>> start Excerpted text

In “Up High in the Air,” a etymologist’s cuckolded husband obsesses over a mythical beast that lives in Lake Michigan while she tells a friend that, to her, “all bodies of water all look the same… they’re places to get lost in.” And in “Inverness,” a botanist envies a man’s devotion to his search for the Loch Ness Monster and his excitement for what he might find. Having found the flower she’d come looking for in Scotland, she tries to lose it—because being done with her search means having to find a new purpose and return home, where the man who left her now shares their house with another woman.
Absent characters often hover around the edges of these stories. Children long for dead parents; husbands deceased, divorced, or ignored wander in and out of thoughts. Creatures both real and imagined haunt people who fear or pursue them. The main characters themselves are often only half there, and their inability to understand their world means that in many ways it doesn’t matter if they’re in Massachusetts or Madagascar. But alongside all the loss and longing, van den Berg works in a lot of humor and unexpected details that add levity. There’s the woman playing Big Foot, of course, or the mother who calls her daughter to say her hair is on fire. You can imagine lesser writers coming up with just one of these quirky (retch!) ideas and trying to build a collection off of it. But van den Berg’s careful deployment of them within such complex and moving stories removes any potential “wackiness” because the details feel real, and remind you of the strange things you encounter every day.

>> end Excerpted text
>> start Collected data

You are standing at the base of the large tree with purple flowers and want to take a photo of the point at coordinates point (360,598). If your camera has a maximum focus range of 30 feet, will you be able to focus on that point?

>> end Collected data

Exercise task: Continue the review of van den Berg's stories from its last sentence.

Reply:
Reading What the World Will Look Like, you may find yourself feeling as unsure and hungry as the people in it. It’s a nice feeling though, because in the space between stories, you savor the realization that the writing is “working.” Though the characters tell you (or tell their pet fish) that they don’t understand the world, you understand them, and are reminded that no one is ever as alone as they think.